Data: Begin
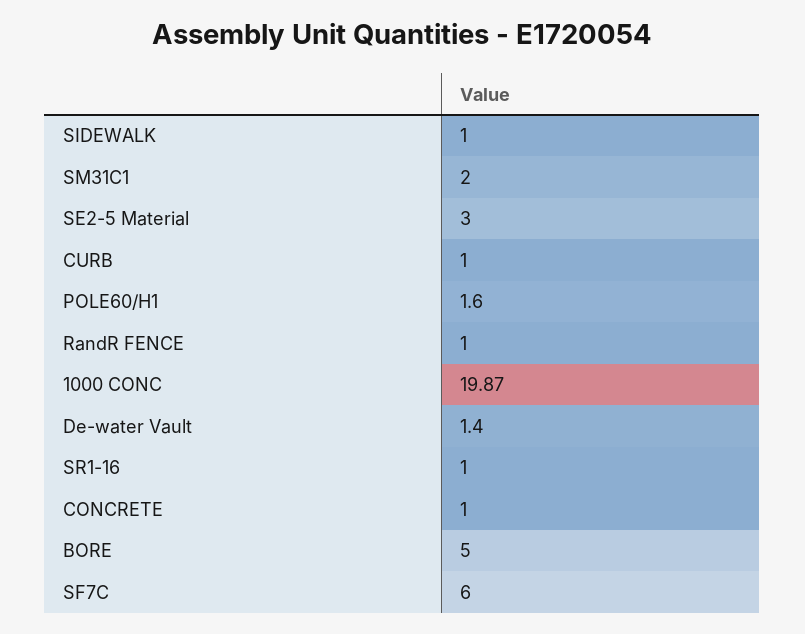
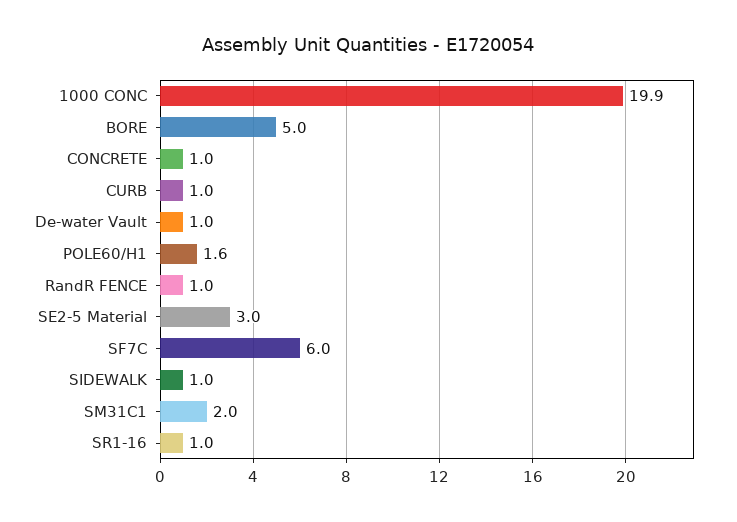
  {
    "SIDEWALK": 1,
    "SM31C1": 2,
    "SE2-5 Material": 3,
    "CURB": 1,
    "POLE60/H1": 1.6,
    "RandR FENCE": 1,
    "1000 CONC": 19.87,
-   "De-water Vault": 1.4,
+   "De-water Vault": 1,
    "SR1-16": 1,
    "CONCRETE": 1,
    "BORE": 5,
    "SF7C": 6
  }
Data: End
→ About this exercise: Each record above, in full: return it exactly, pictures excluded.

→ Reply:
  {
    "SIDEWALK": 1,
    "SM31C1": 2,
    "SE2-5 Material": 3,
    "CURB": 1,
    "POLE60/H1": 1.6,
    "RandR FENCE": 1,
    "1000 CONC": 19.87,
-   "De-water Vault": 1.4,
+   "De-water Vault": 1,
    "SR1-16": 1,
    "CONCRETE": 1,
    "BORE": 5,
    "SF7C": 6
  }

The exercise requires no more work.